The goal of “Baby Olivia,” Behn said, is to emotionally manipulate young people who are or may fall pregnant into ruling out abortion. Since Tennessee has a number of health care gaps — including a lack of access to reproductive health care, high rates of parental mortality, and a large number of crisis pregnancy centers, Behn said, she considers the undertones of the video to be “nefarious.” In addition to “Baby Olivia,” Tennessee also recently introduced legislation that would make it a crime for an adult to help a minor obtain an abortion without parental consent. Given the state’s political climate, Behn is particularly concerned about youth in the state’s rural areas who may not only lack resources but also have information gaps about pregnancy and reproduction.

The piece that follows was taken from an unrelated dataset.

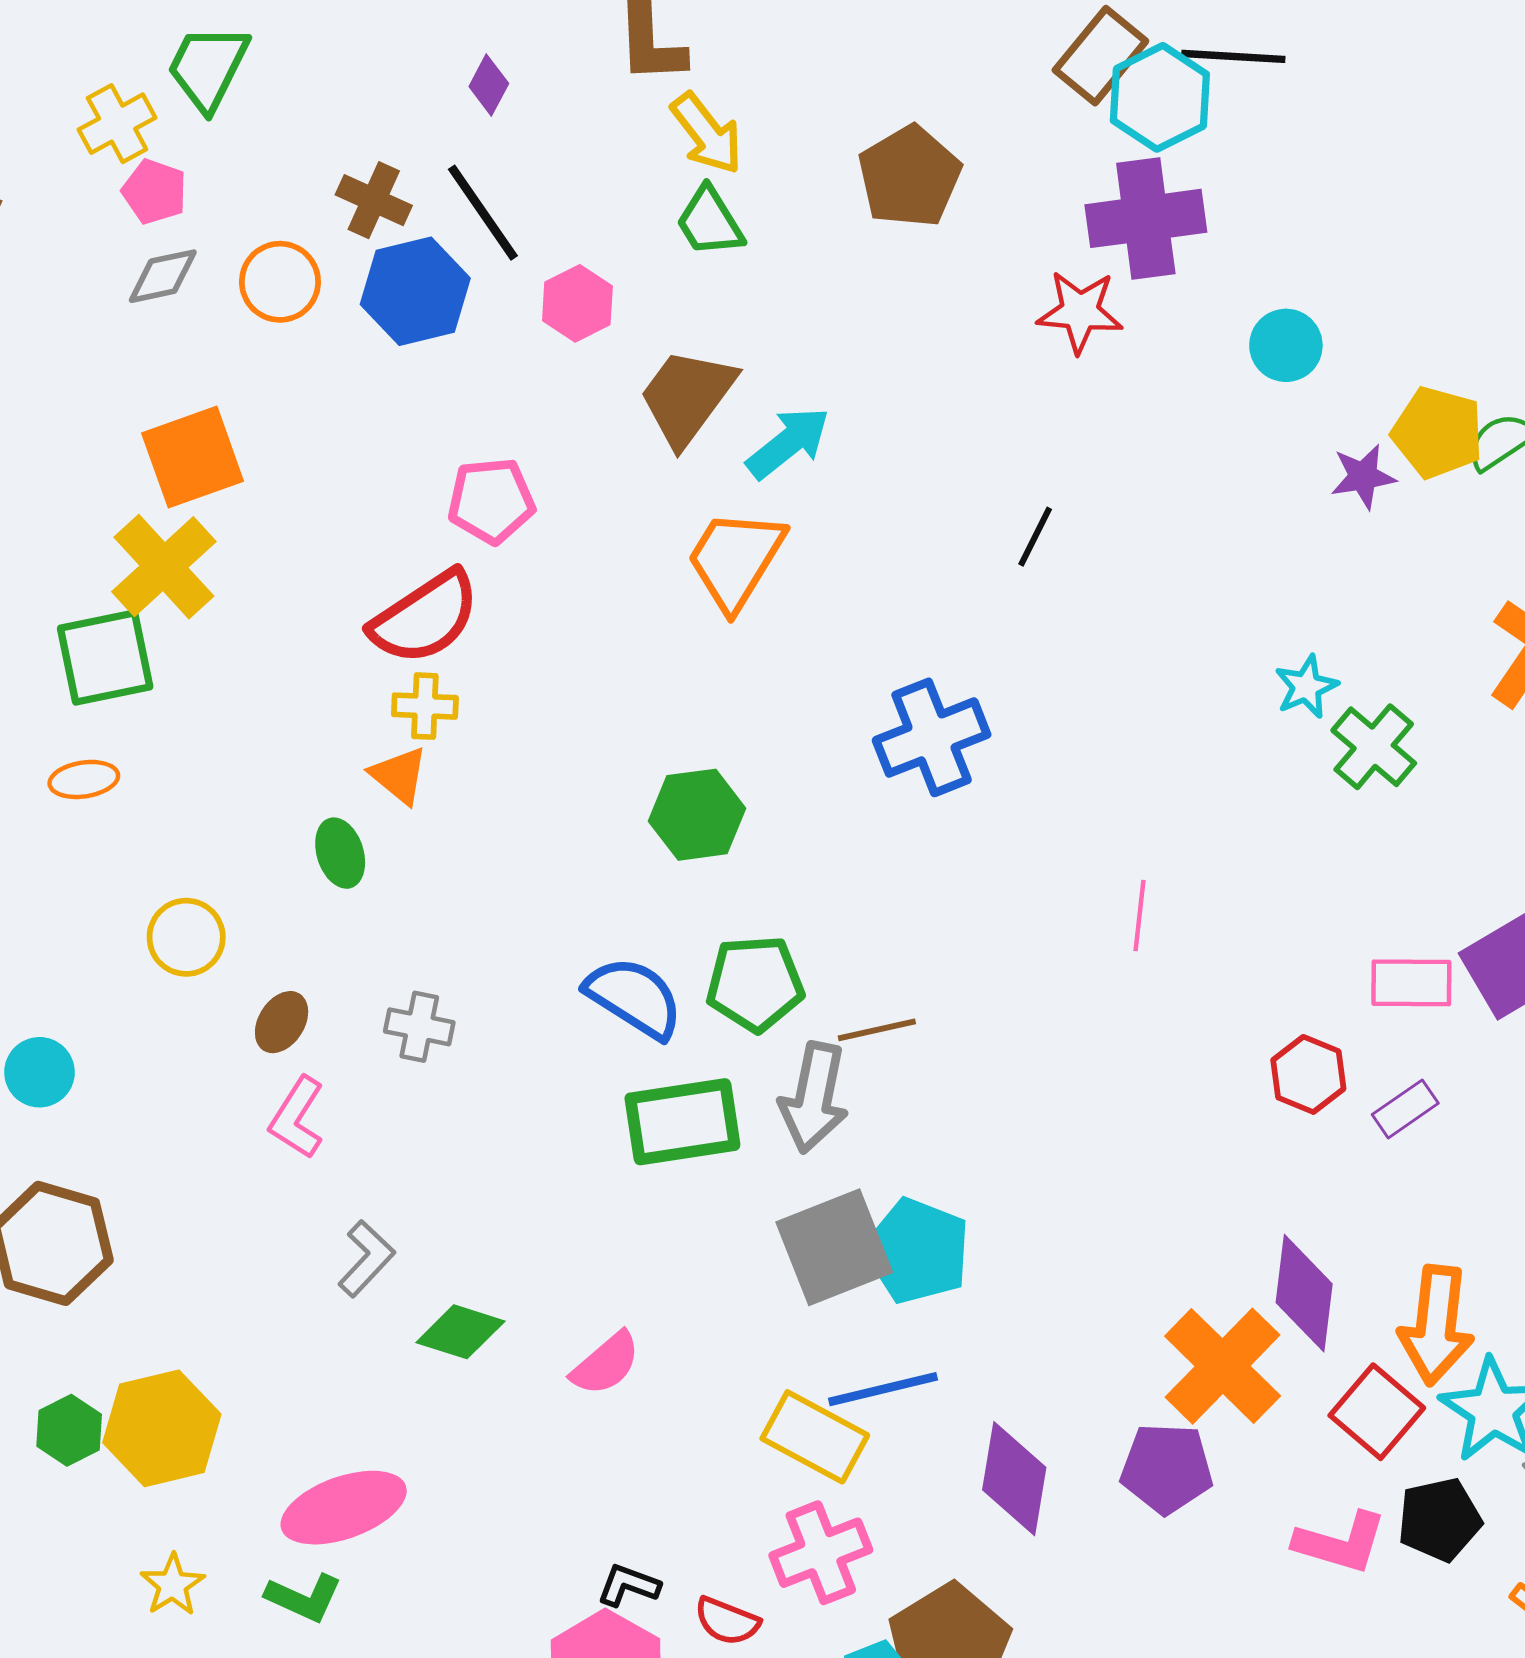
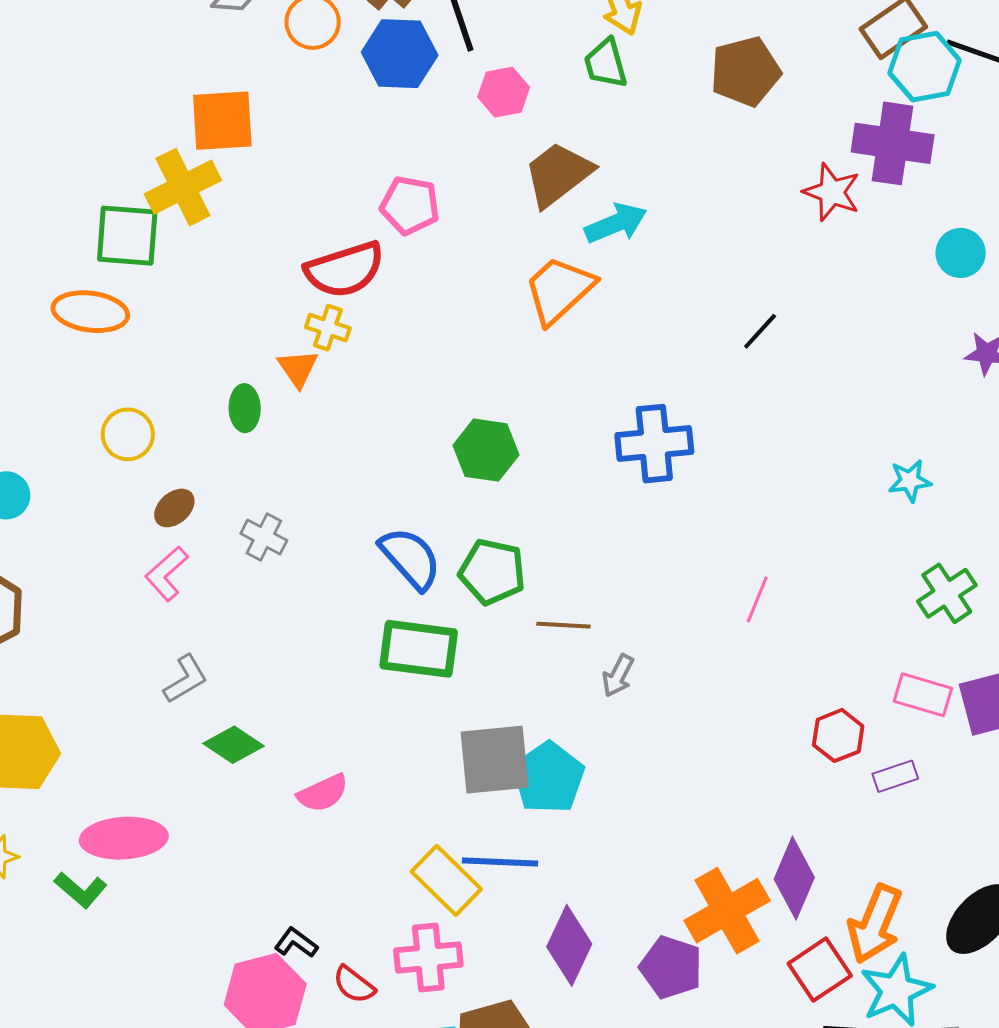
green cross: (1374, 747) -> (947, 593), moved
orange ellipse: (84, 779) -> (90, 312), size x1.6
gray arrow: (814, 1098) -> (618, 676), moved, size x0.6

“The intention of this video is to show any kids who might be pregnant in the school system that the fetus is living and breathing, and that they’re better off keeping the baby,” Behn said.

But Corinna is not convinced that anti-abortion materials keep people from ending unwanted pregnancies. If they have the opportunity to do so, they typically terminate their pregnancies anyway, Corinna said, because they’re in an unhealthy romantic relationship, financially ill-equipped to raise a child, or have a medical issue, among myriad other reasons.

“More times than not, in my experience, that person, if they need an abortion, they still go have one. They just feel awful about it,” Corinna said. “What keeps people from having abortions is an inability to go get one.”